● QUOTED PASSAGE:

————

Choudhary’s name was not unfamiliar to law-enforcement agencies. Police records show that he had previously been accused in serious criminal cases, including rape and murder. In 2014, he, his daughter and two alleged shooters were arrested in connection with the killing of a model in Gurugram’s Sector 49, though all were later released on bail.

Investigators say these cases, while legally distinct, helped establish a broader profile — one in which alleged financial misconduct coexisted with proximity to violent crime. According to officials, the financial investigation gained momentum when earlier police inquiries uncovered details of Choudhary’s network of associates and properties, prompting the Enforcement Directorate to take over the money-laundering angle.

Tracing ₹150 Crore in Assets

After nearly three years of examination, the agency now claims to have identified movable and immovable assets worth more than ₹150 crore allegedly acquired through illegal means. According to officials familiar with the investigation, these include high-value real estate holdings as well as luxury vehicles, such as BMW and Mercedes models, seized during searches.

The Enforcement Directorate says it is continuing to scrutinize Choudhary’s bank accounts, investments and property transactions to determine how funds were generated and routed. The agency’s charge sheet, filed this week, alleges a systematic use of influence and false assurances  promises of legal relief or bureaucratic leverage — to extract large sums from victims.

From Daily Wages to Influence

Choudhary’s personal history, as described by investigators, adds a stark contrast to the scale of the alleged assets. Born into modest circumstances, he worked as a daily wage laborer nearly five decades ago before moving to Chandigarh in 1976. In his early years, he lived in the slums of Ramdarbar Colony, taking on small jobs to survive.

Officials allege that over time he cultivated close ties with influential figures, including police personnel, eventually positioning himself as a fixer — someone who could, for a price, navigate criminal cases and government offices. It is this transformation, investigators say, that underpins the current prosecution.

On Monday, the Enforcement Directorate filed its charge sheet in the district court in Chandigarh, naming Ram Lal Choudhary and his son, Amit Kumar, as accused. The court has issued notices to both and scheduled the next hearing for February 6.

————

● RECORD SET:
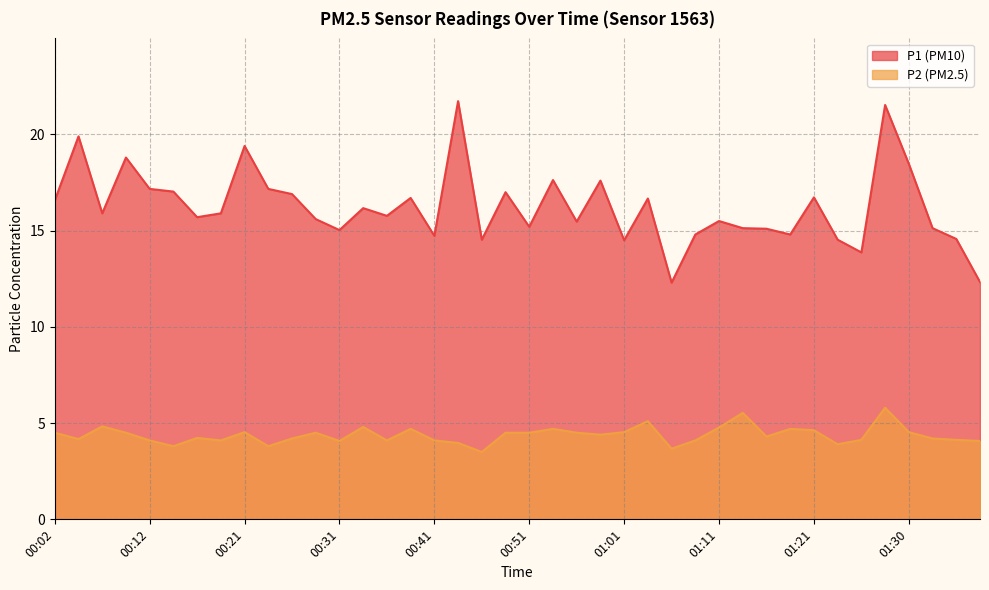

At 01:35, list the series in order from largest to smallest.

P1, P2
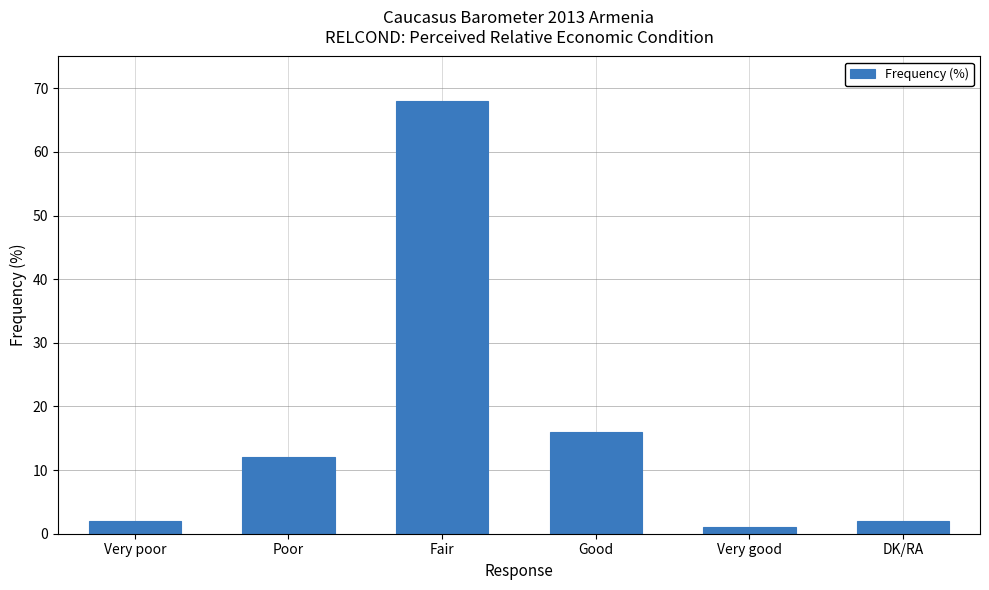

What is the greatest value displayed?

68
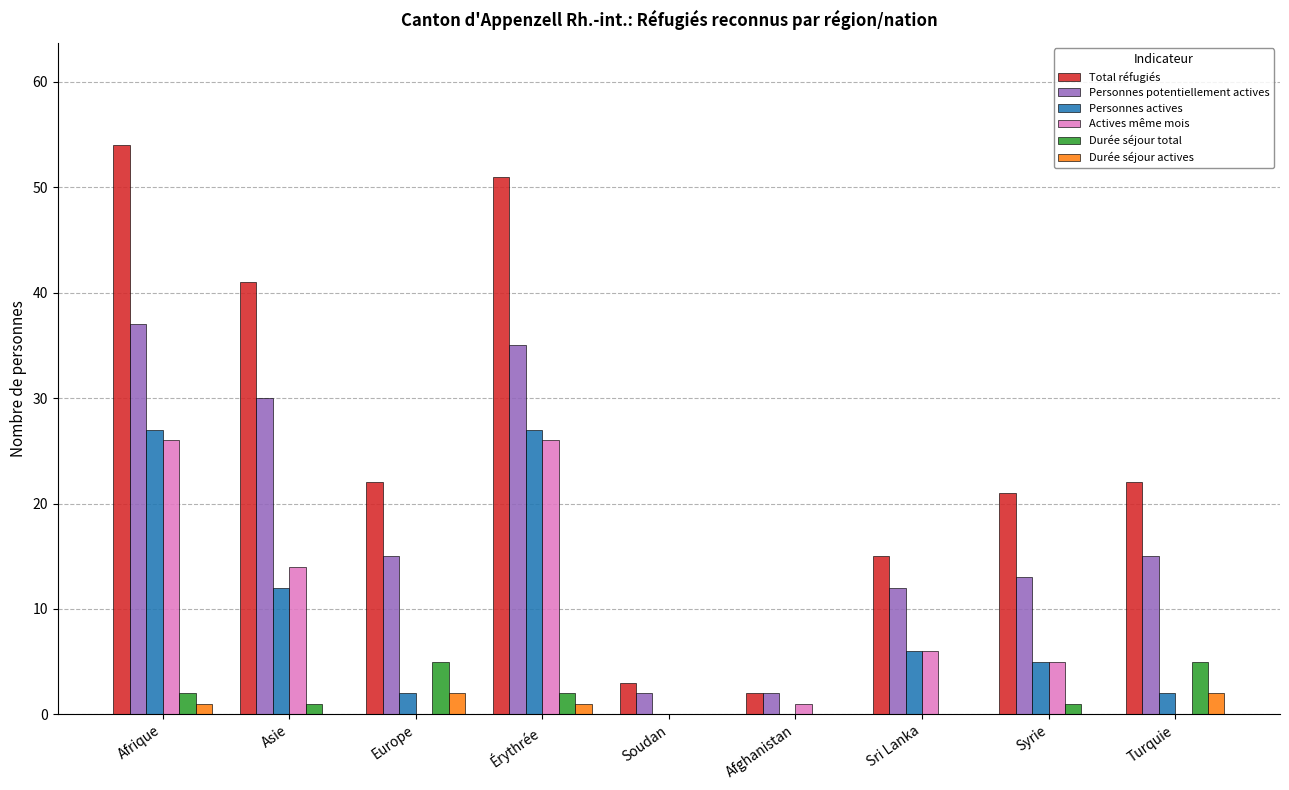

What is the sum of all Durée séjour actives values?

6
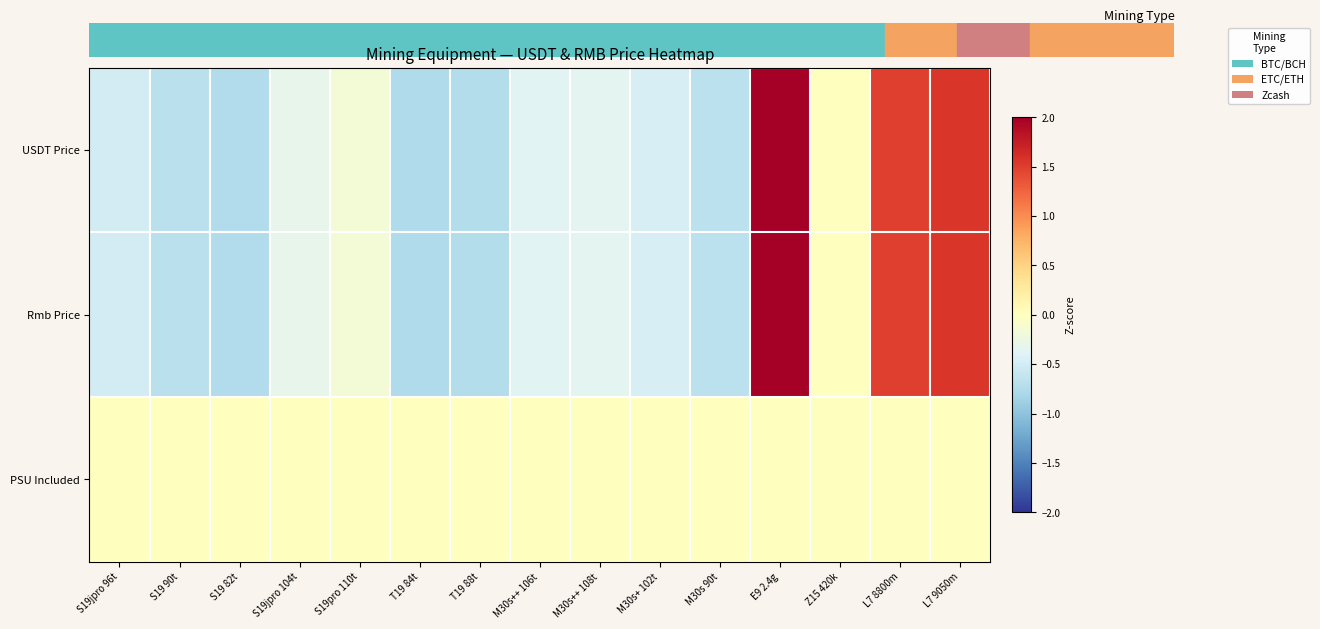

What is the maximum value shown in the chart?

2.6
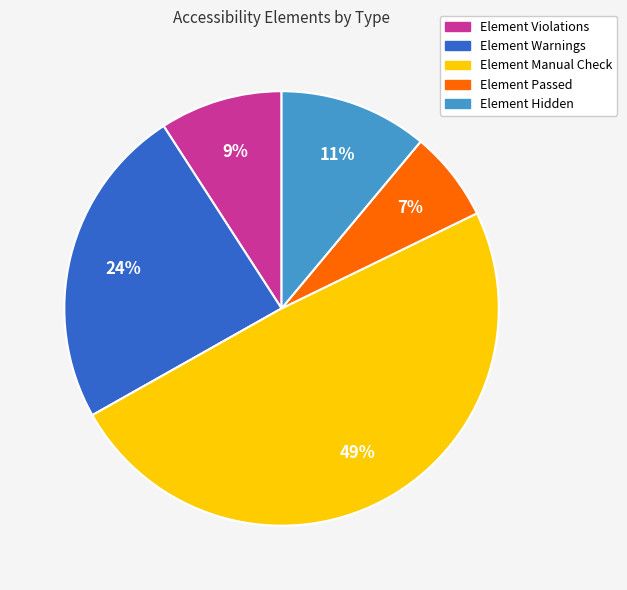

Is there a majority slice in this chart?

No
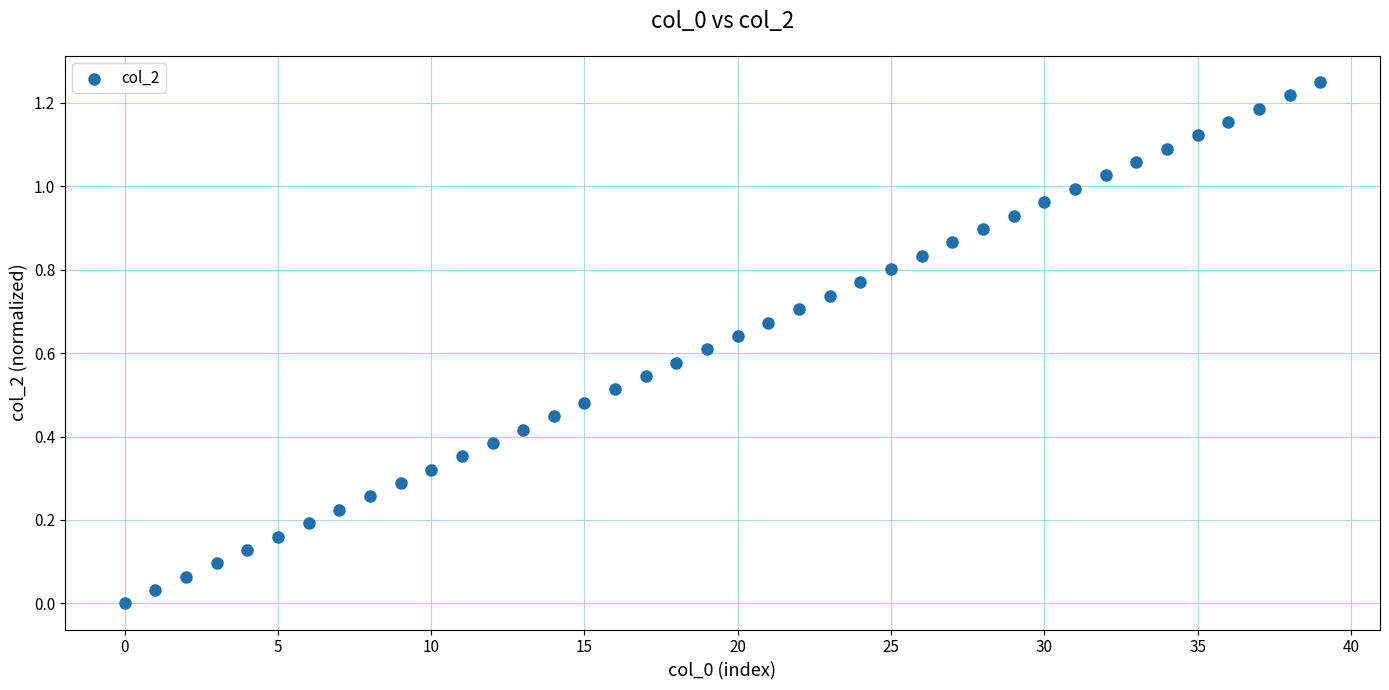

Count the number of points in this scatter plot.

40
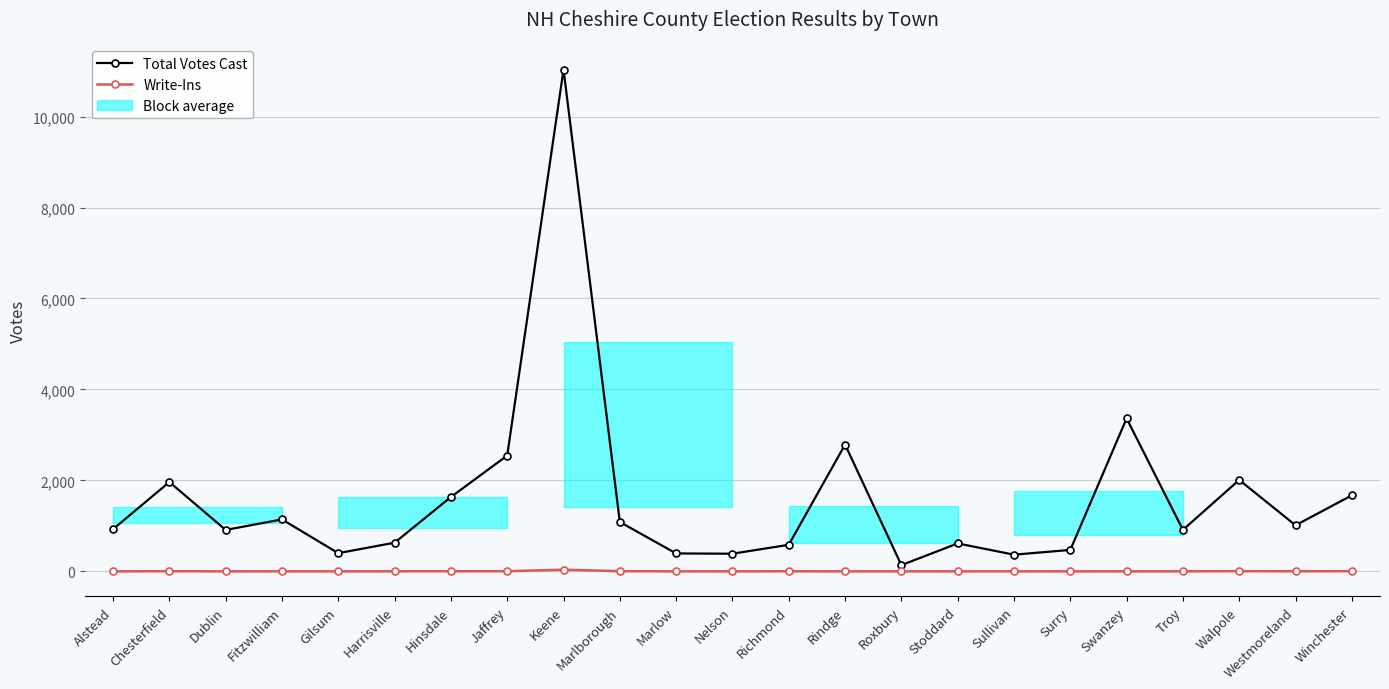

Reading left to right, what are all the values shown in this chart?

Total Votes Cast: Alstead=927	Chesterfield=1964	Dublin=911	Fitzwilliam=1142	Gilsum=400	Harrisville=630	Hinsdale=1635	Jaffrey=2546	Keene=11034	Marlborough=1085	Marlow=394	Nelson=388	Richmond=584	Rindge=2788	Roxbury=137	Stoddard=614	Sullivan=367	Surry=471	Swanzey=3363	Troy=912	Walpole=2010	Westmoreland=1013	Winchester=1671
Write-Ins: Alstead=0	Chesterfield=3	Dublin=0	Fitzwilliam=1	Gilsum=0	Harrisville=1	Hinsdale=3	Jaffrey=3	Keene=36	Marlborough=4	Marlow=0	Nelson=0	Richmond=2	Rindge=0	Roxbury=0	Stoddard=1	Sullivan=1	Surry=0	Swanzey=0	Troy=0	Walpole=5	Westmoreland=2	Winchester=4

————

● WHAT TO PRODUCE: Print the part of the article on Ram Lal Choudhary starting with "Tracing ₹150 Crore" and going on through "seized during searches.", word for word. The items have no connection to the article on Ram Lal Choudhary.

● WRITTEN ANSWER:
Tracing ₹150 Crore in Assets

After nearly three years of examination, the agency now claims to have identified movable and immovable assets worth more than ₹150 crore allegedly acquired through illegal means. According to officials familiar with the investigation, these include high-value real estate holdings as well as luxury vehicles, such as BMW and Mercedes models, seized during searches.